REPUBLIKA.CO.ID, MOSKOW -- Sebanyak 63 tentara Rusia tewas terhantam serangan sistem roket Himars yang dipasok Amerika Serikat (AS) untuk Ukraina. Serangan tersebut terjadi di kota Makiivka, wilayah timur Donetsk.
"Akibat serangan oleh empat rudal dengan hulu ledak berdaya ledak tinggi di titik penempatan sementara, 63 prajurit Rusia tewas," kata Kementerian Pertahanan (Kemenhan) Rusia dalam sebuah pernyataan, Senin (2/1/2023).
Kemenhan Rusia tak mengungkapkan kapan serangan rudal itu terjadi. “Semua bantuan dan dukungan yang diperlukan akan diberikan kepada kerabat serta orang-orang terkasih dari prajurit yang gugur,” kata Kemenhan Rusia.
Pengumuman tentang tewasnya puluhan prajurit jarang diumumkan otoritas Rusia. Oleh sebab itu, apa yang disampaikan Kemenhan Rusia terkait serangan di Makiiva dinilai langka.
Meski tak mengklaim langsung serangan rudal di Makiiva, militer Ukraina mengatakan, jumlah prajurit Rusia yang tewas lebih besar daripada yang secara resmi diumumkan.
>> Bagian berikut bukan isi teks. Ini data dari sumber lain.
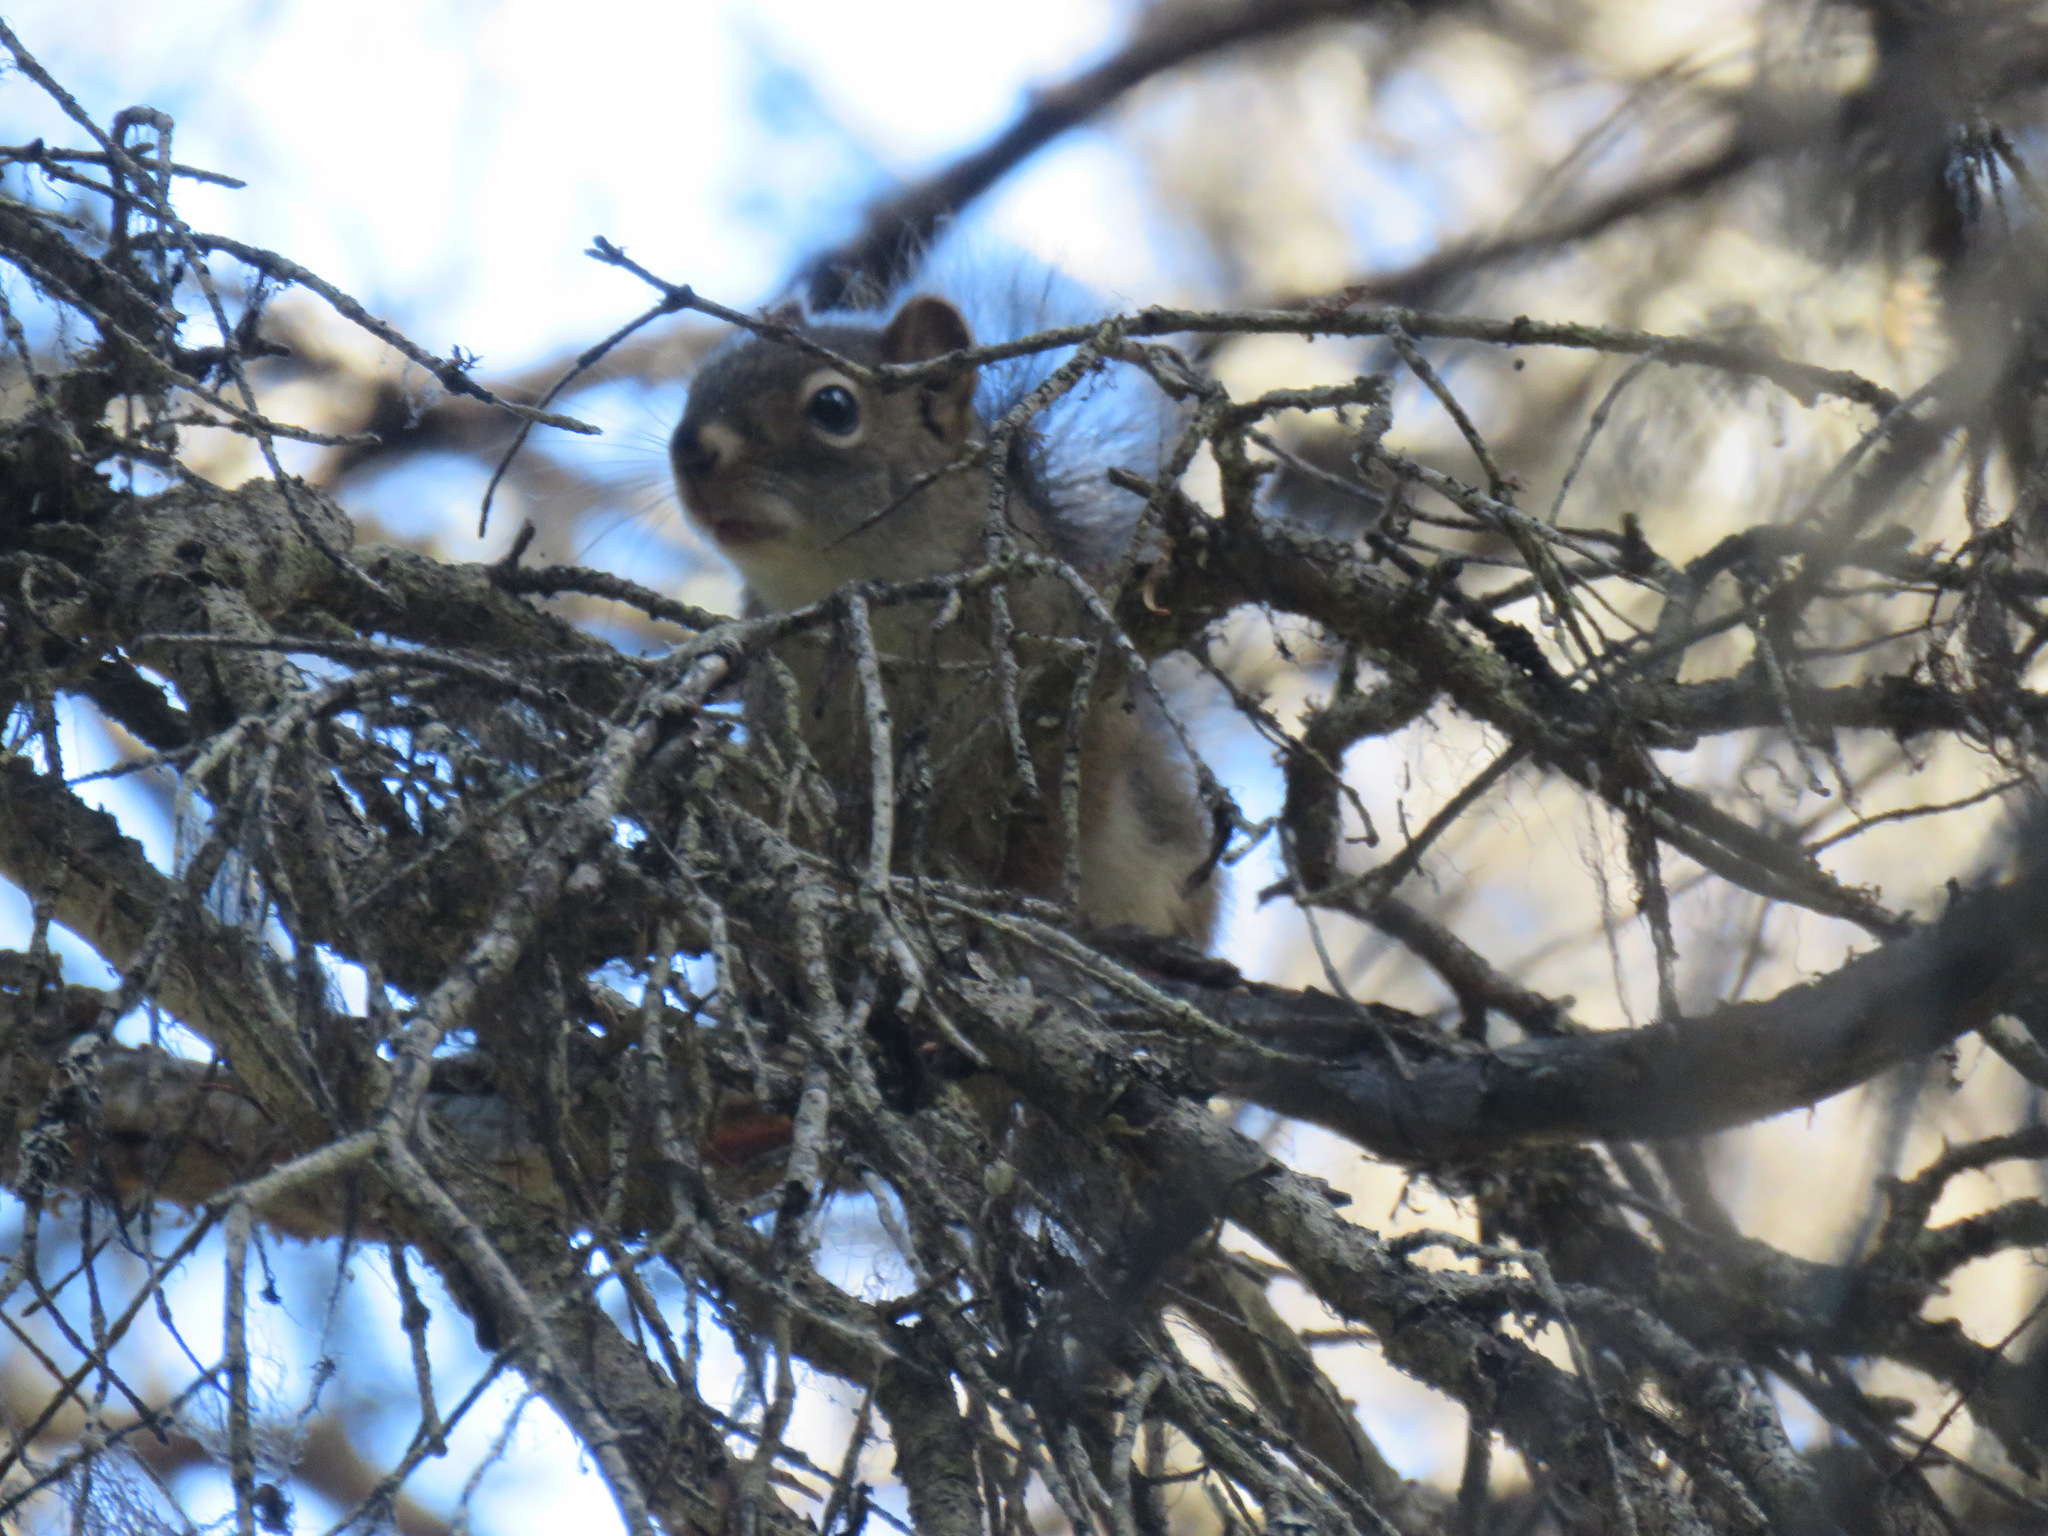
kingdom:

Serangan rudal diduga dilancarkan pada malam perayaan Tahun Baru.
Pada akhir Desember lalu, Presiden Rusia Vladimir Putin mengatakan, Barat telah menggunakan Ukraina untuk menghancurkan negaranya. Dia menegaskan, Rusia tidak akan pernah menyerah atau takluk pada upaya Barat tersebut.
Dalam pesan Tahun Baru yang disiarkan Sabtu (31/12/2023), Putin mengatakan, peperangan Rusia di Ukraina bertujuan melindungi tanah air dan kemerdekaan hakiki rakyatnya. “Selama bertahun-tahun, elite Barat dengan munafik meyakinkan kami tentang niat damai mereka. Faktanya, dengan segala cara mereka mendorong neo-Nazi yang melakukan terorisme terbuka terhadap warga sipil di Donbas,” ujar Putin dalam pidatonya di hadapan para personel militer.
Menurut Putin, Barat membual tentang perdamaian. “Ia sedang mempersiapkan agresi. Sekarang mereka secara sinis menggunakan Ukraina dan rakyatnya untuk melemahkan serta memecah belah Rusia,” ucapnya.
Putin menegaskan, pemerintahannya tidak akan pernah membiarkan Barat melakukan hal tersebut. Konflik Rusia-Ukraina telah berlangsung selama hampir 11 bulan. Hingga kini belum ada tanda-tanda Moskow dan Kiev akan bernegosiasi.